His loving mother was quite worried. She put her son to bed at once, and sent for the medicine-man. She got a present of deer skins ready to give him as soon as the great person should appear.
After he had accepted the deer skins the doctor put on a horrible black mask; then he began to move about the tent, waving his arms from side to side, and repeating a charm. Do you understand what he was trying to do? He thought a bad spirit had got hold of Etu; he believed the hideous mask and the charm of certain words would drive it out.
After awhile he went away, and Etu was alone again with his own people. His fever lasted for several days, but at length it left him, and he grew well and strong once more. He believed the great medicine-man had healed him; but we think Mother Nature worked her own cure through rest in his own warm bed. The poor boy was tired out, and had caught a hard cold watching on the plains.
As soon as he was strong his father said: "The trading season has come, for it is already two moons since we made our camp. We must journey southward to the great river. We shall see our friends from the western coast; they must have already started to meet us. Let us get our furs, seal oil, and walrus tusks together to sell to them, for, no doubt, they will have many things to give us in exchange. We greatly need some copper kettles and tobacco. Oh, yes, let us get ready as soon as possible."
Etu was delighted to hear these words. Now would come the merriest time. He would have a long journey, and he dearly liked a change. But that was not all. He would see new people, and hear of new things; he would have a chance to trade, and that would be great sport in itself.

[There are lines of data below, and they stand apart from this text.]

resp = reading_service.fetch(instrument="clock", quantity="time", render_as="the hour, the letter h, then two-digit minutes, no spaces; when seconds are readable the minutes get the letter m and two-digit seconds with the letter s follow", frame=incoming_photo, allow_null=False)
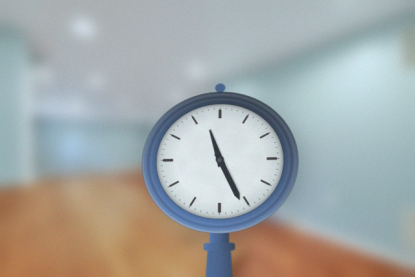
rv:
11h26
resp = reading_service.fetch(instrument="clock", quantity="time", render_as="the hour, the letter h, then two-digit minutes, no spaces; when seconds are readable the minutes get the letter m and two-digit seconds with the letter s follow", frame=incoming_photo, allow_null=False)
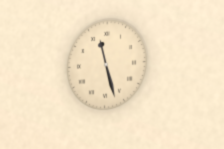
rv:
11h27
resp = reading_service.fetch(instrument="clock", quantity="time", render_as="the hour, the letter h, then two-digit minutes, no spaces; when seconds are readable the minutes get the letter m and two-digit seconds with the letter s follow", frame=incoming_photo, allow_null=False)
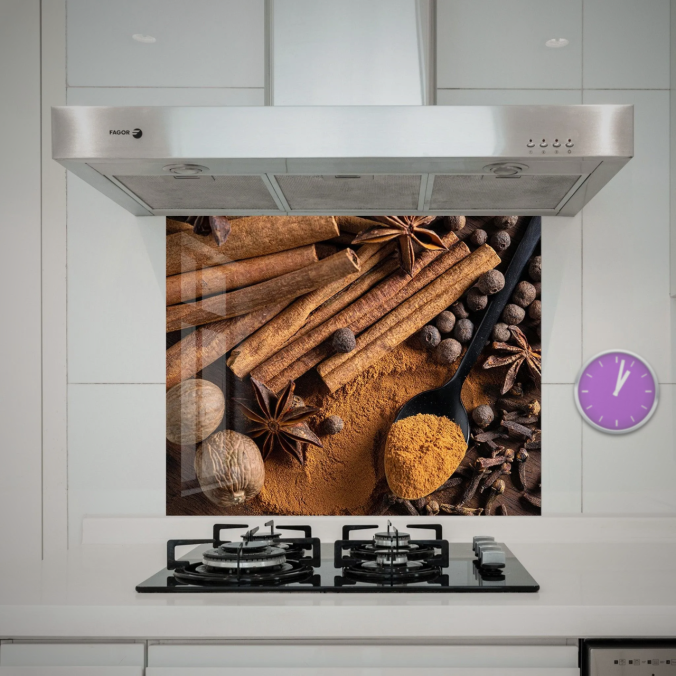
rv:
1h02
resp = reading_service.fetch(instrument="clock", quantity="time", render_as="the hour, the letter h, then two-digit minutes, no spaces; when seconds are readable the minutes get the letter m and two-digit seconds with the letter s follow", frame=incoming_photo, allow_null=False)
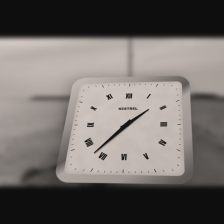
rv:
1h37
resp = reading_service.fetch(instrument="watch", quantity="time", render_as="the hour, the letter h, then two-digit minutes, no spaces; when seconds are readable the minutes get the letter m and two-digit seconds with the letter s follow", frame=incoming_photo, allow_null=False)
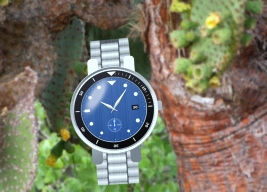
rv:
10h06
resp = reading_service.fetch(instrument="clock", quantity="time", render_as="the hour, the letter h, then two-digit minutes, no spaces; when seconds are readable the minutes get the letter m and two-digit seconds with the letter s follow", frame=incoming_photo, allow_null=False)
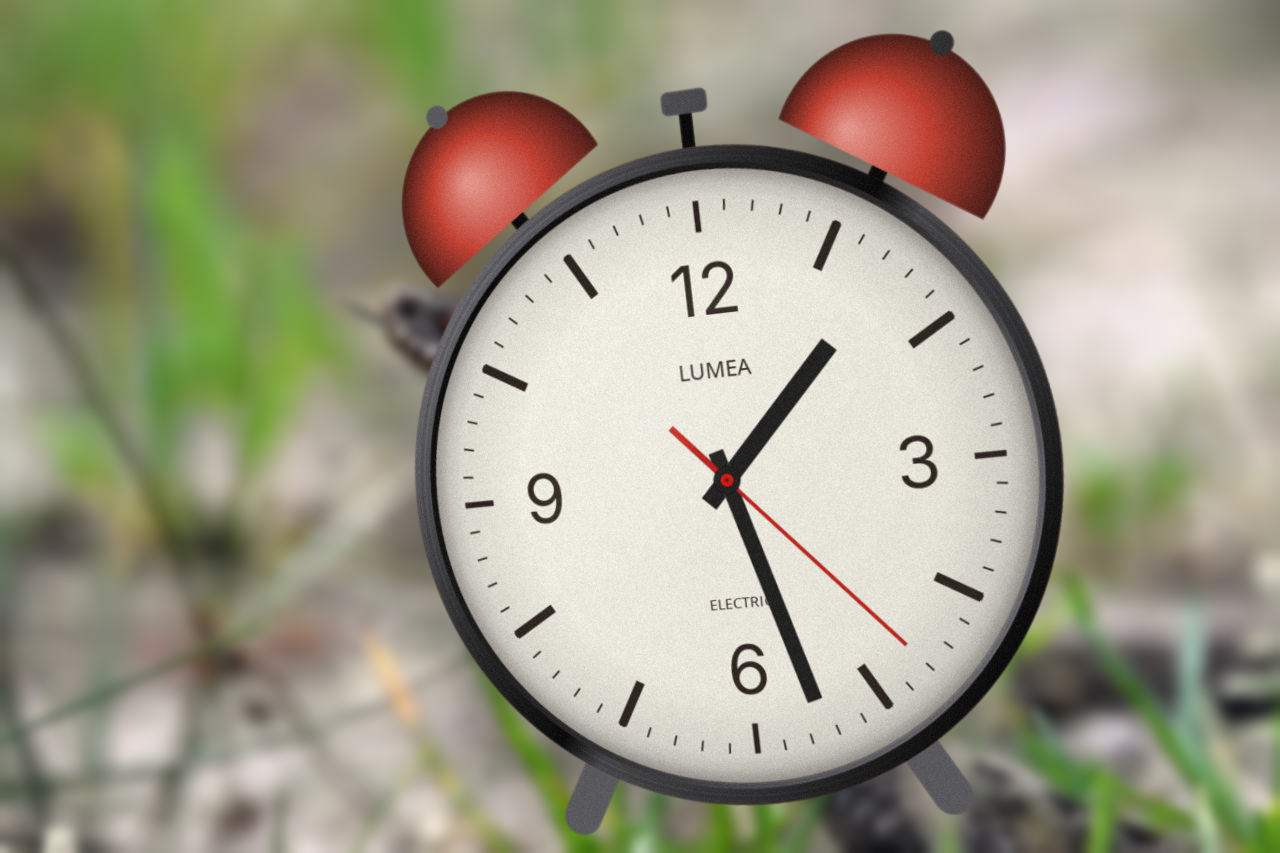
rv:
1h27m23s
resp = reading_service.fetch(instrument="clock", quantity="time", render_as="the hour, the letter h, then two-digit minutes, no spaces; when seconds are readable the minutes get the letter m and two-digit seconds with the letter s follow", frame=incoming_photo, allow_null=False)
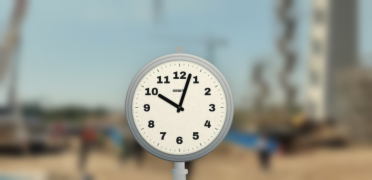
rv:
10h03
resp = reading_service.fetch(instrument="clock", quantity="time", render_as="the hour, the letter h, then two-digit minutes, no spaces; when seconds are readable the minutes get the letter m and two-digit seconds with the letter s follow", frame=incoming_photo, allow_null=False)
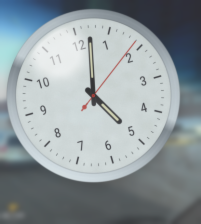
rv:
5h02m09s
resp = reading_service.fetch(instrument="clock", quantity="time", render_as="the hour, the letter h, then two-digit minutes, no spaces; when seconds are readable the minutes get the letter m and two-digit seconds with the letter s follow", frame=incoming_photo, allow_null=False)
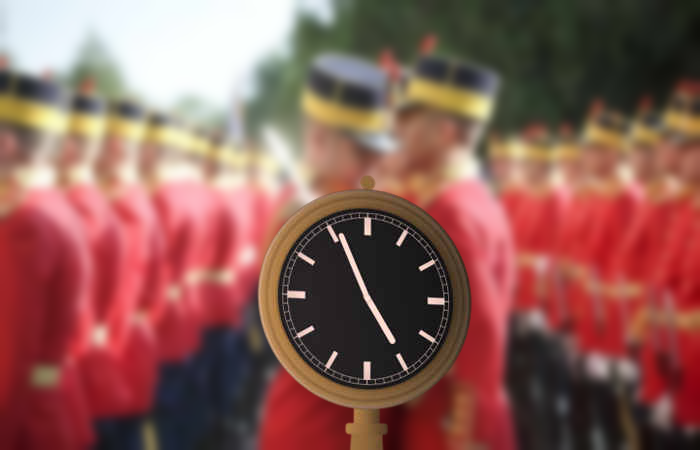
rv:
4h56
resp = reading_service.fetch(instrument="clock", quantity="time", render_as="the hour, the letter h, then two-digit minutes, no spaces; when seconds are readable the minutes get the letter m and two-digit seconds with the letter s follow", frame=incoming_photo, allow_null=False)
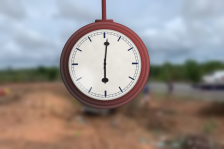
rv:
6h01
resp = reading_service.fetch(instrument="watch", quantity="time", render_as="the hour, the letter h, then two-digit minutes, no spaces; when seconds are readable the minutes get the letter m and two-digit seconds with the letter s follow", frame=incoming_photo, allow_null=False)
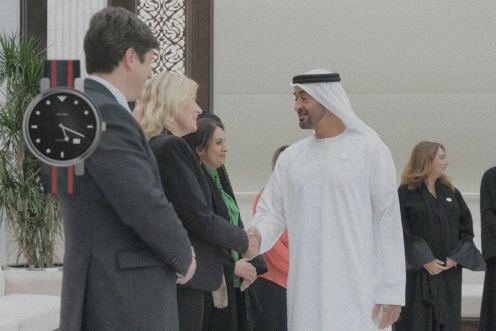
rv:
5h19
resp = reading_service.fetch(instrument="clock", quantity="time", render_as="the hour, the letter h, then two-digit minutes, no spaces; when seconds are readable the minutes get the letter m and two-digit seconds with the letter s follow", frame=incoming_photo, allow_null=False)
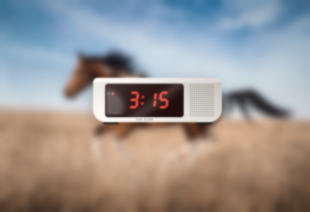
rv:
3h15
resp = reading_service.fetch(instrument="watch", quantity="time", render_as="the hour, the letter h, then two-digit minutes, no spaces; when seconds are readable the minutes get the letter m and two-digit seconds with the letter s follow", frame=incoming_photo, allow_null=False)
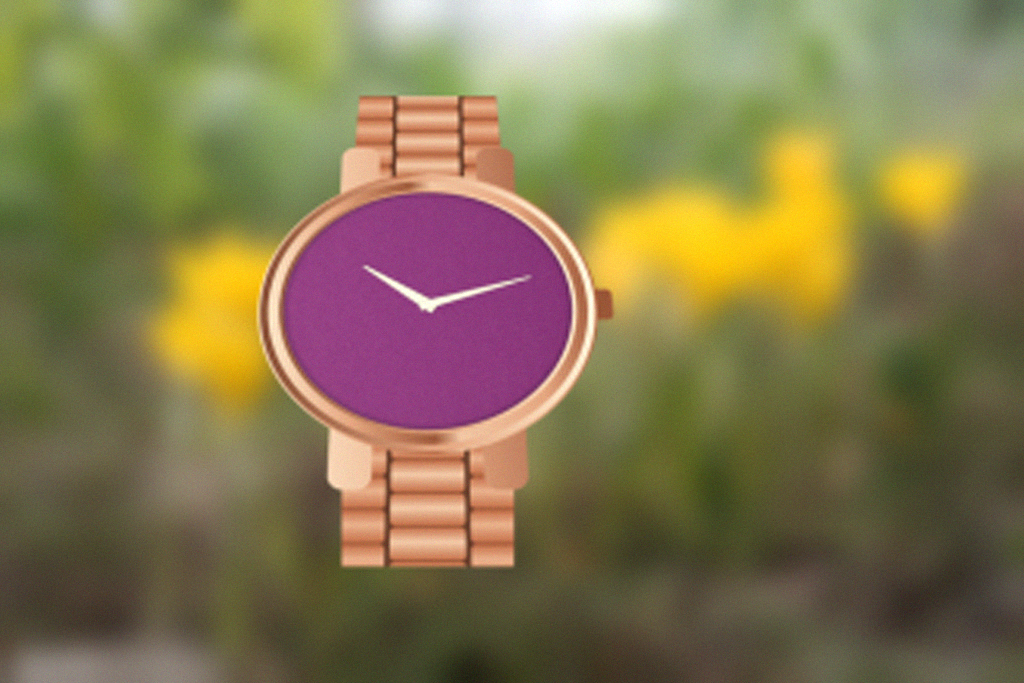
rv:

Besides all these things, he knew his people would spend at least ten days with their friends from the west; and there would be much dancing and singing and story-telling, both day and night. Hurrah, then, for this summer journey!
You may be sure Etu did his best in packing and making ready. In another twenty-four hours there was no sign left of this Eskimo village. The dogs, the sledges, and the people were all gone. Nothing was left except a few articles used in housekeeping, and these were buried in an underground storehouse.
If you wish to hear more about Etu, and of his yearly visit south; if you care to hear about the big whale he helped to kill last winter, and of his adventure with a walrus, you must write and ask him about these things.